Bitcoin fell to a two-month low of $7,540 at 7:48 a.m. Friday according to this newspaper’s findings in New-York.
Bitcoin’s all-time high was $19,783 on Dec. 17.
Bitcoin isn’t the only decentralized platform seeing huge losses over the last 24 hours.
Ethereum and ripple, the second- and third-largest virtual currencies, dipped 23 and 31 percent, respectively, in the past 24 hours
Because crypto currency values stem from how useful it is to the global economy, the more it’s limited or banned, the more likely it valuations sink.

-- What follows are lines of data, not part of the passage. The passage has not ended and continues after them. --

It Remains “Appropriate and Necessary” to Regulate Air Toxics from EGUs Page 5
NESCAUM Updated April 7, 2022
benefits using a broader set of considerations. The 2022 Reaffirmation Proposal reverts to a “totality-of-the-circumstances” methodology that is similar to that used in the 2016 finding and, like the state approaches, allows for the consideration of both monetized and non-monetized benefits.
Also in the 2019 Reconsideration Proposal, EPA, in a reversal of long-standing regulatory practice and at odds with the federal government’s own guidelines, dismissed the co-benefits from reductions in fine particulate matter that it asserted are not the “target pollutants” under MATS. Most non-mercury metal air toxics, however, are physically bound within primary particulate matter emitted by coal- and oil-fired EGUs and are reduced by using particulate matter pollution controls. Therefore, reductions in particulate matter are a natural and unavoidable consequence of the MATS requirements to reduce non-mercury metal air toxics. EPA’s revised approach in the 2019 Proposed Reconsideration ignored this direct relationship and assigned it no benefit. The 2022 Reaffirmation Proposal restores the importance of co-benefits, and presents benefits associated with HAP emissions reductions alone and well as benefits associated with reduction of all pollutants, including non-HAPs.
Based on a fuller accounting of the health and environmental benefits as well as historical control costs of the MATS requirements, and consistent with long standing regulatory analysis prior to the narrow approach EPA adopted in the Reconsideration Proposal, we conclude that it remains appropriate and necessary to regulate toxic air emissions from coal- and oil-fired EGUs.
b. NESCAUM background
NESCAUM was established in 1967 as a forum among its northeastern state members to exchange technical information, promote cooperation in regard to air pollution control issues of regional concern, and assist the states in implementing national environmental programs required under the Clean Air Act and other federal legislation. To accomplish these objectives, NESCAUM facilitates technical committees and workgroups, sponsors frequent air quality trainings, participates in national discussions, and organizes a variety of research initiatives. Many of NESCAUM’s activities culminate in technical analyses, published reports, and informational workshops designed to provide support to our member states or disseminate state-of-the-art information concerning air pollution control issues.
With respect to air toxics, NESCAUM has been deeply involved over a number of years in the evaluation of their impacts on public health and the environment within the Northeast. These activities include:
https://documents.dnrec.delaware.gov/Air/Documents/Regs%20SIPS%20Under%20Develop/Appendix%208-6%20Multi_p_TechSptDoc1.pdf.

In January 2017, the central bank released a circular to lenders asking them not to use, hold, or trade virtual currencies pending “substantive regulation and or decision by the CBN.
What is Bitcoin?
A pseudonymous software developer going by the name of Satoshi Nakamoto proposed bitcoin in 2008, as an electronic payment system based on mathematical proof. The idea was to produce a means of exchange, independent of any central authority, that could be transferred electronically in a secure, verifiable and immutable way.
To this day, no-one knows who Satoshi Nakamoto really is.
In what ways is it different from traditional currencies?
Bitcoin can be used to pay for things electronically, if both parties are willing. In that sense, it’s like conventional dollars, euros, or yen, which are also traded digitally.
Bitcoin rules state that only 21 million bitcoins can ever be created, though the coins can be split into smaller parts. That could make bitcoin, like gold, an attractive inflation hedge, backers say. There are 16.67 million bitcoin in circulation now.
On the other hand, the potential creation of new digital currencies creates “the possibility of limitless supply of different cryptocurrencies,” undermining the value of existing ones, UBS warned recently.